Deshalb müssen auch täglich 2 bis 11 Millionen Liter Wasser aus den S6-Schnellstraßentunnels abdrainagiert werden, damit diese nicht absaufen. Wenn nun auch noch die 38 Millionen Liter Wasser aus dem Semmering-Basistunnel abgeleitet werden sollen, hat dies gravierende Auswirkungen auf das Europaschutzgebiet "Nordöstliche Randalpen: Hohe Wand-Rax-Schneeberg". Nur wurde diese kumulative Wirkung im naturschutzrechtlichen Verfahren nicht geprüft, weshalb die Umweltorganisation "Alliance For Nature" Berufung eingebracht hat. Denn gemäß dem niederösterreichischen Naturschutzgesetz hat eine derartige Prüfung zu erfolgen. Sie wurde jedoch unterlassen, womit auch gegen EU-Recht verstoßen wurde.
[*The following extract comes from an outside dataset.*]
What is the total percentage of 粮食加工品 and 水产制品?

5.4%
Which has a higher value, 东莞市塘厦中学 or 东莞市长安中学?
Ähnliches gilt für die unterlassene Strategische Umweltprüfung, wie sie die EU-Richtlinie 2001/42/EG und das österreichische Bundesgesetz über die strategische Prüfung im Verkehrsbereich (BGBl. I Nr. 96/2005) vorschreiben. Somit wurde das Projekt "Semmering-Basistunnel neu" nicht allen gesetzlich vorgeschriebenen Prüfungsverfahren unterzogen. Der Baubeginn des Projekts "Semmering-Basistunnel neu" würde somit ebenso gesetzeswidrig erfolgen wie jener des alten Tunnelprojekts. Das letzte Wort werden wohl wieder die Höchstgerichte (VwGH und VfGH) zu sprechen haben, die aber selbst gerade bei einer wichtigen Zuständigkeitsfrage bezüglich Umweltverträglichkeitsprüfung uneinig sind.